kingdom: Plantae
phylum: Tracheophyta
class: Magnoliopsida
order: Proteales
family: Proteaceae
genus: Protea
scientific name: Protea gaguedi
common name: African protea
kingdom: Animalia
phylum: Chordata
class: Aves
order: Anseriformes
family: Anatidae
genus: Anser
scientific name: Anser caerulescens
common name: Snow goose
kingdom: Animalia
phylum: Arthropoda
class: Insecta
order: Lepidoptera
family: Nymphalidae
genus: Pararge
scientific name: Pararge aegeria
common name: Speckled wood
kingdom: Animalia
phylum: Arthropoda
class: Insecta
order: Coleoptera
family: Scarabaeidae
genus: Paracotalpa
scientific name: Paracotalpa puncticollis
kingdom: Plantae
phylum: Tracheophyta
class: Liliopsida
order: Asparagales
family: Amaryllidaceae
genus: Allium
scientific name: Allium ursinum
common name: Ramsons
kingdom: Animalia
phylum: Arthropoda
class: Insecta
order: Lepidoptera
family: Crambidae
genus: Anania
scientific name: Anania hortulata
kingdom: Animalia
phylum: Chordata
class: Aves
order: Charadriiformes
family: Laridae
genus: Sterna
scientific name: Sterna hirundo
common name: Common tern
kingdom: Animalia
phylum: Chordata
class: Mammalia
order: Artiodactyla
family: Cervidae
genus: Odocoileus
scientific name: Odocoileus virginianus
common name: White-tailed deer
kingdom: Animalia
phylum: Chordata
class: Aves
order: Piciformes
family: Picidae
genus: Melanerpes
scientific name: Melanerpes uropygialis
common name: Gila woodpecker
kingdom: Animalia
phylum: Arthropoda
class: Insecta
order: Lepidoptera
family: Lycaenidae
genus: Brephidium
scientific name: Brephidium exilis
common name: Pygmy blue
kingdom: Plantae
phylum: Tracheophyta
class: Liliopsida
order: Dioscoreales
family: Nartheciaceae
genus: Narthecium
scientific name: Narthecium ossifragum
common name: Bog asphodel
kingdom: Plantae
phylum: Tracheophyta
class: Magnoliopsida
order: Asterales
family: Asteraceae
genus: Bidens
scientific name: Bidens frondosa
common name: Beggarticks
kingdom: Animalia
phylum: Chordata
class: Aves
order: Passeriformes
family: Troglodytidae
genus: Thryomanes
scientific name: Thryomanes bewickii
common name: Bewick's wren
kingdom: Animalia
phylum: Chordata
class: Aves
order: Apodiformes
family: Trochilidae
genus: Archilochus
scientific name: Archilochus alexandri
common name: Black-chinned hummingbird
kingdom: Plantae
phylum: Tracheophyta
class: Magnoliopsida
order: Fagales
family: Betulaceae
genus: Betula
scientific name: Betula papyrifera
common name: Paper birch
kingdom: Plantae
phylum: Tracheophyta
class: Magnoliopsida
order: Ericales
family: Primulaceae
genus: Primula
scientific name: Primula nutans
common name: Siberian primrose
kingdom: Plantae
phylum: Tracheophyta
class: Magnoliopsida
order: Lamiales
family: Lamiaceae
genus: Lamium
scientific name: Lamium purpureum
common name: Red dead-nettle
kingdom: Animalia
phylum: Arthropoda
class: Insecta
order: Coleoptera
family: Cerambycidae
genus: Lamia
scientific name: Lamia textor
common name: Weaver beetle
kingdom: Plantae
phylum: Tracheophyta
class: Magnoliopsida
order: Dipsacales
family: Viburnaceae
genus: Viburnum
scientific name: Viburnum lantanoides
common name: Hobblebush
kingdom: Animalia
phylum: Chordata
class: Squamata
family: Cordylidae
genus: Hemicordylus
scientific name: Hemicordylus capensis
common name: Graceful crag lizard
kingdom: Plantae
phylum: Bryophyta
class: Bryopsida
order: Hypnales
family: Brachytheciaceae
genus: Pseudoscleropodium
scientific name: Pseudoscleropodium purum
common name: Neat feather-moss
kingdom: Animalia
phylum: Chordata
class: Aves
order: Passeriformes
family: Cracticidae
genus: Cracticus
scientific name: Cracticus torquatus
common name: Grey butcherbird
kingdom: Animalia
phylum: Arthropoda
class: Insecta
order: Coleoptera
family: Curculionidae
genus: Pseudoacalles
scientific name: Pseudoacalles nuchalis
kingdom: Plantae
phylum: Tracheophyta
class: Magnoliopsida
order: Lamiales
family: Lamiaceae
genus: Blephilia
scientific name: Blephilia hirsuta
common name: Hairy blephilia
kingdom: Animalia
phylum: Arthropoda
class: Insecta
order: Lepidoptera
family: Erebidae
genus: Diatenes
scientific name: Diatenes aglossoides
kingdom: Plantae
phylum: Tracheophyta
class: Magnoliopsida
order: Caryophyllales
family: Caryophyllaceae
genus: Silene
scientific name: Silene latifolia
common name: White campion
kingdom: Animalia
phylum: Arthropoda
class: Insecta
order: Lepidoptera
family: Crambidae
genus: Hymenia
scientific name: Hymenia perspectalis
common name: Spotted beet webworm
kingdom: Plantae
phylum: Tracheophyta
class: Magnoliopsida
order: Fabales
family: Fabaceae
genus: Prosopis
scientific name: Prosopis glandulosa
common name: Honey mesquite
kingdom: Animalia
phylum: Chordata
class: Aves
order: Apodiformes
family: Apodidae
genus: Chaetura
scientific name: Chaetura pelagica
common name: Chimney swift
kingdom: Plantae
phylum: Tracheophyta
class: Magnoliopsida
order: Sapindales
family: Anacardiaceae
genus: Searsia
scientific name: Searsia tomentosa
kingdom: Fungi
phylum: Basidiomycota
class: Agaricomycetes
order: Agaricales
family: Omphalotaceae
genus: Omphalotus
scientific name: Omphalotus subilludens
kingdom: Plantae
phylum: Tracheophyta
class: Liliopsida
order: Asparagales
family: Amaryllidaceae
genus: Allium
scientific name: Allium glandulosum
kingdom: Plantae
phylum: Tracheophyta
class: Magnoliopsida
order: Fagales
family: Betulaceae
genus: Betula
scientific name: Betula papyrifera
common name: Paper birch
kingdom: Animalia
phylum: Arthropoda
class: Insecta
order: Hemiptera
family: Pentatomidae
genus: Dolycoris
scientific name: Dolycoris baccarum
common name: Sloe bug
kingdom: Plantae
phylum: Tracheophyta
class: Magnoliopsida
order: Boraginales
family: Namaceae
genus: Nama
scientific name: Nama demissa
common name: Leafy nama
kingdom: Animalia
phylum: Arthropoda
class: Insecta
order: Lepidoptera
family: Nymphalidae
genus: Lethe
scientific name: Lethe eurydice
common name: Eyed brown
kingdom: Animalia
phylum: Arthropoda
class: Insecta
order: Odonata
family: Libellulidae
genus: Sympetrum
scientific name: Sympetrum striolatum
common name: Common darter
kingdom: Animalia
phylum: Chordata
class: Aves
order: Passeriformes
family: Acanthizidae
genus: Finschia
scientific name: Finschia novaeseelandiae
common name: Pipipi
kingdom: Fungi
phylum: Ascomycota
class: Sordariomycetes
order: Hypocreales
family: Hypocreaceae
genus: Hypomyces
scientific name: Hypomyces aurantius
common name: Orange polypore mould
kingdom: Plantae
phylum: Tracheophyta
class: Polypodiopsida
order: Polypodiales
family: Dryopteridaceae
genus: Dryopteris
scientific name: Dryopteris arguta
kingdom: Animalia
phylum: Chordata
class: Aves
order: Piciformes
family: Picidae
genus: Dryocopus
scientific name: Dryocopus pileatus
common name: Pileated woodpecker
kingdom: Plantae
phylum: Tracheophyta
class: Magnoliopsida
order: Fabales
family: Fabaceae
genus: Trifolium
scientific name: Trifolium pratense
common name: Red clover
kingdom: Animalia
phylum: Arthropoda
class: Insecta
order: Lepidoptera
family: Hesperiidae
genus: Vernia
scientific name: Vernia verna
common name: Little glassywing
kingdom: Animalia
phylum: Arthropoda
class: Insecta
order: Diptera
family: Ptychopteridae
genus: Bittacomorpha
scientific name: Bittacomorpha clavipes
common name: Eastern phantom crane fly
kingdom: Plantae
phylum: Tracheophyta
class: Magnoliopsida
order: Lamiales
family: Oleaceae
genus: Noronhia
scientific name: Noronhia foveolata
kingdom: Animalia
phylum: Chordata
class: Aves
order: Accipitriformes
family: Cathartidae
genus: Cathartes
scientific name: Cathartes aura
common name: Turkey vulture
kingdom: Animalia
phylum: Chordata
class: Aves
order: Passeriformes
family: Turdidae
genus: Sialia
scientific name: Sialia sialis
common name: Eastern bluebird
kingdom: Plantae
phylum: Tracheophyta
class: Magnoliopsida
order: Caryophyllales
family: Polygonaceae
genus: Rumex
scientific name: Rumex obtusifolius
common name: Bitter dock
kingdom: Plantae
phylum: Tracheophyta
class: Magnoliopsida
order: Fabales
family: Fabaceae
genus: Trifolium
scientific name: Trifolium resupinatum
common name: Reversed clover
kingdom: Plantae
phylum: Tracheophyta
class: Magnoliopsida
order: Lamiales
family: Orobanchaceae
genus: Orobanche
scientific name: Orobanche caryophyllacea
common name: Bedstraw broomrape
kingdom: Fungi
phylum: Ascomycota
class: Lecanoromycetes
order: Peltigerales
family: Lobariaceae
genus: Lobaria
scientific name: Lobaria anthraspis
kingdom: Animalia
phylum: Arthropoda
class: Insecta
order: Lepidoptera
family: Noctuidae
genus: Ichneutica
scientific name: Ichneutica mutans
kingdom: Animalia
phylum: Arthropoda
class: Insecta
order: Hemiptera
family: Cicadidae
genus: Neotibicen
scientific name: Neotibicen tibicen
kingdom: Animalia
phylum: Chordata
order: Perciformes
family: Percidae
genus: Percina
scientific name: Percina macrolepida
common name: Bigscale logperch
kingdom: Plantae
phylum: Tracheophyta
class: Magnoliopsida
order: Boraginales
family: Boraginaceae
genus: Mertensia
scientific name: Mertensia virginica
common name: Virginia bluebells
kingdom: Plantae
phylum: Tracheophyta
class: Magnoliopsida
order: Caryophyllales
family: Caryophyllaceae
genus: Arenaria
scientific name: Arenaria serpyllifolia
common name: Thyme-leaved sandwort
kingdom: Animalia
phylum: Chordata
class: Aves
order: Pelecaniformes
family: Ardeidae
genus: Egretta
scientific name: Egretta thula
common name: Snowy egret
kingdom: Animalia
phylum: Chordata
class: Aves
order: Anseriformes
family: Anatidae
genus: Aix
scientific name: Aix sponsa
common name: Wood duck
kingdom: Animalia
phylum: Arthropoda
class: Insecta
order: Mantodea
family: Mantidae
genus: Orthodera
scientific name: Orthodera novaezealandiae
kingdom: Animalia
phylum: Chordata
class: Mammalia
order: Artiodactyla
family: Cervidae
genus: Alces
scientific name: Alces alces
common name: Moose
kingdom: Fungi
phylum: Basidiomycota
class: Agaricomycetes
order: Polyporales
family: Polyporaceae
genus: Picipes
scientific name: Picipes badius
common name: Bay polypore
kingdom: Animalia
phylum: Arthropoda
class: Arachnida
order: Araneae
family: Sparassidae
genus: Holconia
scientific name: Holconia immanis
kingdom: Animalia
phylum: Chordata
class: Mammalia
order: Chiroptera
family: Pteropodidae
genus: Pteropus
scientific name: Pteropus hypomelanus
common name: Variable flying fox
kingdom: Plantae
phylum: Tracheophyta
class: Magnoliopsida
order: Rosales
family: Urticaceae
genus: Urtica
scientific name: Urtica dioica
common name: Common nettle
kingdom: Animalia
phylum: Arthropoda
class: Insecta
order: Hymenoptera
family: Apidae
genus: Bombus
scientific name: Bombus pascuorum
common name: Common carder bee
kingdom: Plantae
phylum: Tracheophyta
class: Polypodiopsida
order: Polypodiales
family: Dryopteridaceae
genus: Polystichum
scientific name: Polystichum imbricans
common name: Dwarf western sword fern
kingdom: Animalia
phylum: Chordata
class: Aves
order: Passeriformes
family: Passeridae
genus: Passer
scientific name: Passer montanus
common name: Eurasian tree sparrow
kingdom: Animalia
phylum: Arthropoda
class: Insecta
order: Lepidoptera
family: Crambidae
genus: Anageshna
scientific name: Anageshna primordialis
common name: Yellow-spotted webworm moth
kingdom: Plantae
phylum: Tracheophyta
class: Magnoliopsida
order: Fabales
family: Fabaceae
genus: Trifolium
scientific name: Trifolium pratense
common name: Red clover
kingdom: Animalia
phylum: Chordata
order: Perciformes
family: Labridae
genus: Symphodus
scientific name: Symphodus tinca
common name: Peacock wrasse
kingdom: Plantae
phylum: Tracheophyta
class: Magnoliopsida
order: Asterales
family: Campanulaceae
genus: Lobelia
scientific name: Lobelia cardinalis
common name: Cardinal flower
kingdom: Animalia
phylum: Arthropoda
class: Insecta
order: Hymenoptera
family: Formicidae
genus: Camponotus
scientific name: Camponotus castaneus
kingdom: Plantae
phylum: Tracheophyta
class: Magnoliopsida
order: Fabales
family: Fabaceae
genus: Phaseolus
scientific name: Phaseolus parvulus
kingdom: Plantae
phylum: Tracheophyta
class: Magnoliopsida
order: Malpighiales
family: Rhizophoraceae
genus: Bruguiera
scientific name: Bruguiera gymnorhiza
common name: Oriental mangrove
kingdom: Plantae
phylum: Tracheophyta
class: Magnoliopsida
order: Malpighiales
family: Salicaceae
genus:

--------

Task to carry out: Give the lines from the one containing "scientific name: Anageshna primordialis" up to and including the one containing "genus: Lobelia" as a JSON list of strings, one string per line, with blank lines omitted.

The reply:
[
  "scientific name: Anageshna primordialis",
  "common name: Yellow-spotted webworm moth",
  "kingdom: Plantae",
  "phylum: Tracheophyta",
  "class: Magnoliopsida",
  "order: Fabales",
  "family: Fabaceae",
  "genus: Trifolium",
  "scientific name: Trifolium pratense",
  "common name: Red clover",
  "kingdom: Animalia",
  "phylum: Chordata",
  "order: Perciformes",
  "family: Labridae",
  "genus: Symphodus",
  "scientific name: Symphodus tinca",
  "common name: Peacock wrasse",
  "kingdom: Plantae",
  "phylum: Tracheophyta",
  "class: Magnoliopsida",
  "order: Asterales",
  "family: Campanulaceae",
  "genus: Lobelia"
]